### ATTIVITÀ DA SVOLGERE
A: Stabilisci se ciascuna affermazione concorda con il testo su «Several Shades of Why». Rispondi sì o no e cita le parole decisive del testo. (i) Eddie Vedder aveva già fatto qualcosa di simile con i Pearl Jam nel 2007. (ii) All'album collabora Kevin Drew dei Broken Social Scene. (iii) Le melodie di “Listen to Me” si muovono attraverso il New Jersey di Springsteen.
B: Riprendi il testo su «Several Shades of Why» dal punto in cui si ferma e proseguilo.

== BRANO FORNITO ==

Several Shades of Why

 

Sino ad oggi era francamente difficile immaginare i Dinosaur Jr. senza il muro sonoro delle chitarre che li aveva resi tanto apprezzati e imitati. J Mascis riesce invece a spogliarli completamente, dimostrando che oltre la potenza, la complessità e l’efficacia dei suoi assoli ci sono testi, melodie ed atmosfere che non hanno nulla da invidiare agli ultimi lavori di Neil Young, al quale è stato spesso accostato. Come già Eddie Vedder aveva fatto coi Pearl Jam nel 2007, l’ex frontman dei Dinosaur Jr. si libera dalle dolci zavorre delle linee di basso di Barlow e dei colpi decisi della batteria di Emmett Jefferson 'Patrick' Murphy, avviando un processo di catarsi e ripulitura al quale sopravvivono le belle melodie quasi sussurrate, la voce che scivola su accordi semplici ed efficaci, la pulizia del suono. Le collaborazioni di Kurt Vile, Ben Bridwell (Band of Horses) e Kevin Drew (Broken Social Scene) impreziosiscono poi l’album e lo attualizzano senza troppi sforzi.

La critica è concorde nell’incanalare questo nuovo bel lavoro ad un filone quasi folk del cantautorato statunitense. In realtà termini come “folk”, “cantautorale”, sembrano quasi riduttivi; di atmosfere folk non è che ce ne siano poi così tante, i paesaggi attraverso cui immaginiamo muoversi le melodie di “Listen to Me” o “Where Are You” non sono né il New Jersey di Springsteen, né l’arioso Canada di Young, ma un piccolo appartamento di provincia, accogliente, a tratti malinconico e desolato.

===
== DATI ESTRATTI ==

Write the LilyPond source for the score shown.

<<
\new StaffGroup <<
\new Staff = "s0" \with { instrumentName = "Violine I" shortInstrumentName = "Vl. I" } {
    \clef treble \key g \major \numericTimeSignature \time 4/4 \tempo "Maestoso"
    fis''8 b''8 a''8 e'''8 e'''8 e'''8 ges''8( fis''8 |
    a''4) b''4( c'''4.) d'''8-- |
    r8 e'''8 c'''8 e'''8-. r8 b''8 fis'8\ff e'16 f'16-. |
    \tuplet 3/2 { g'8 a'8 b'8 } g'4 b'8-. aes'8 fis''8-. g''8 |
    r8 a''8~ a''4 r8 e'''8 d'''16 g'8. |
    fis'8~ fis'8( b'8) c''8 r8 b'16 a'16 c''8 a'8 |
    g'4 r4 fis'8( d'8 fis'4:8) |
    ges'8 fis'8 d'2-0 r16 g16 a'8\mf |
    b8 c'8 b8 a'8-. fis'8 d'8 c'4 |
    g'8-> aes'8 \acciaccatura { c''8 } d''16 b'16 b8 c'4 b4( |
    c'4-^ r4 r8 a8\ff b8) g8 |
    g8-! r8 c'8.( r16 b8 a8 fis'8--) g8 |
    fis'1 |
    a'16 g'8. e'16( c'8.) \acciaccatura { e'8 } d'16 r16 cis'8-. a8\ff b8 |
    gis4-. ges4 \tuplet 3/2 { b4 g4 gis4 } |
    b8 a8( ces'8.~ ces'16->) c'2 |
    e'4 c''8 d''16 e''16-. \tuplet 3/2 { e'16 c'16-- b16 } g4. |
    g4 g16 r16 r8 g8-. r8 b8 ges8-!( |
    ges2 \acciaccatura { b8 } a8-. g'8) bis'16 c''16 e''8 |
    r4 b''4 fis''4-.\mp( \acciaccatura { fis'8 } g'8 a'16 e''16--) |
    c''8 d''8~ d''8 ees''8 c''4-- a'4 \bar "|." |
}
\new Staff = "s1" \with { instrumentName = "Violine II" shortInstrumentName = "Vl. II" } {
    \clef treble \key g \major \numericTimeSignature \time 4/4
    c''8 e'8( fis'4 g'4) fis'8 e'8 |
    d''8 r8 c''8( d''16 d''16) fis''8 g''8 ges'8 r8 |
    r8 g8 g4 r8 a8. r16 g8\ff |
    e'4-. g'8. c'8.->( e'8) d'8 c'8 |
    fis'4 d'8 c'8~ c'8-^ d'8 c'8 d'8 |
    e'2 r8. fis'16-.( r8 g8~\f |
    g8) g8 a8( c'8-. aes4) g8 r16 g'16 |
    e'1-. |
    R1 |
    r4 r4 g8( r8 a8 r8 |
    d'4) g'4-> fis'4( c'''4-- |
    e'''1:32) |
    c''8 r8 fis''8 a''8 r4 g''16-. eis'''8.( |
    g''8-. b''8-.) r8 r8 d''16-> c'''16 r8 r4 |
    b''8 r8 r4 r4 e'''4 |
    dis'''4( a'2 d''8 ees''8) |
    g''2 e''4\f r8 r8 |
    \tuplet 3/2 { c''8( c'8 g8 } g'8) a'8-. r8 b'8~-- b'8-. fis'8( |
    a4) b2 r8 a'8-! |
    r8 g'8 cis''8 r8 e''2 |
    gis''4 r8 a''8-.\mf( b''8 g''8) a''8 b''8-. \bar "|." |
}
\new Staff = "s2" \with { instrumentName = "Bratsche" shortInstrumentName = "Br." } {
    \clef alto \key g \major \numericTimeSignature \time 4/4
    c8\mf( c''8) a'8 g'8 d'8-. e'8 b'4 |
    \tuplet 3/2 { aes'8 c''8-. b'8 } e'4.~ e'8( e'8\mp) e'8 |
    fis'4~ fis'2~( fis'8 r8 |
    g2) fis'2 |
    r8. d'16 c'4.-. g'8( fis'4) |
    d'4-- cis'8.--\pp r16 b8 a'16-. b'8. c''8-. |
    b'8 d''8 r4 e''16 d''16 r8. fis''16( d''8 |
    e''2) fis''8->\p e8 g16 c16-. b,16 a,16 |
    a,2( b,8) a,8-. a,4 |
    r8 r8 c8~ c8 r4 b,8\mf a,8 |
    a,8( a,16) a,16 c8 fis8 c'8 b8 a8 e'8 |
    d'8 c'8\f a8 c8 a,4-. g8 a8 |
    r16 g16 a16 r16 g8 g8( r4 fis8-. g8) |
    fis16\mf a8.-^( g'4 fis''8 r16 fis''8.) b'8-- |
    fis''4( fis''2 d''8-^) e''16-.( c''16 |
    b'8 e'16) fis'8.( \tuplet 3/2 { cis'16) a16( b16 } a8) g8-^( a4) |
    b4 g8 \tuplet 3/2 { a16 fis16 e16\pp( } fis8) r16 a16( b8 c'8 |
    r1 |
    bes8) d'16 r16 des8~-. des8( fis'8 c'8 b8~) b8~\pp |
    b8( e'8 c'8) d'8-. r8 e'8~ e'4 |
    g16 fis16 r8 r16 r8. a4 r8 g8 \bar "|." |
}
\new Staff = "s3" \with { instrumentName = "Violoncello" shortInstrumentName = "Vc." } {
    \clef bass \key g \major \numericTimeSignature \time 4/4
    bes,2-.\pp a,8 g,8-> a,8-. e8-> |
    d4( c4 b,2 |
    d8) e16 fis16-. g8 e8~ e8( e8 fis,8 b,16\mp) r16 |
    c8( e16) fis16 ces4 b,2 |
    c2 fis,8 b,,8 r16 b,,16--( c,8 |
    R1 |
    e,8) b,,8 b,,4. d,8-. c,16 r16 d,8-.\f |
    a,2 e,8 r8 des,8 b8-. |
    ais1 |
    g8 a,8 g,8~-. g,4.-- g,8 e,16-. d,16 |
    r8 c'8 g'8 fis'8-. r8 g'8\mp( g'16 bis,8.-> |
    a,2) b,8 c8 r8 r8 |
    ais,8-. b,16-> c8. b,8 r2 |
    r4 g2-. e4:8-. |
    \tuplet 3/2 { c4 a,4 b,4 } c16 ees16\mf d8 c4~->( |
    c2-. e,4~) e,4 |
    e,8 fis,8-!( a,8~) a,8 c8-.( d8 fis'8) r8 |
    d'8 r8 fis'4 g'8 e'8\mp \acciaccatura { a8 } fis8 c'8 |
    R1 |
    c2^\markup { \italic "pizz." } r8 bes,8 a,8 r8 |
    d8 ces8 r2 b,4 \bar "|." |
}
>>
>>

===

### SOLUZIONI DEGLI ESERCIZI
A:
(i) Sì: «Come già Eddie Vedder aveva fatto coi Pearl Jam nel 2007».
(ii) Sì: «Le collaborazioni di Kurt Vile, Ben Bridwell (Band of Horses) e Kevin Drew (Broken Social Scene) impreziosiscono poi l’album».
(iii) No: «non sono né il New Jersey di Springsteen, né l’arioso Canada di Young, ma un piccolo appartamento di provincia».

B:
La prima cosa di cui ci si accorge ascoltando Several Shades of Why è la disarmante semplicità che accoglie l’ascoltatore sin dalla prima traccia; Listen To Me è un complesso di sincere, intime frasi d’amore ("Listen to me, I can't wait to see you, I can't wait to be you") che scorrono leggere sul familiare timbro di voce di Mascis. La maliconia embrionale della prima traccia esplode poi nel testo e nei definiti arpeggi di Several Shades of Why ("Why should I have time an answer? Several shades of why I can't go back").
 Not Enough costituisce probabilmente uno dei motivi per cui l’album viene accostato tanto facilmente ad un rock di matrice folk; il tamburello che ci accompagna sino alla fine, la voce femminile di sottofondo, l’atmosfera più rilassata, ne sono la prova tangibile. Very Nervous and Love torna invece alla corda malinconica, ricordando vagamente “Alone” di “Hand It Over” del 1997. La semplicità con cui qui Mascis continua a dipingere i suoi affreschi si manifesta ora in modo completamente evidente per l’uso quasi minimale che viene fatto di tastiere e chitarre secondarie, con un timido banjo che da lontano si avvicina alla chitarra principale.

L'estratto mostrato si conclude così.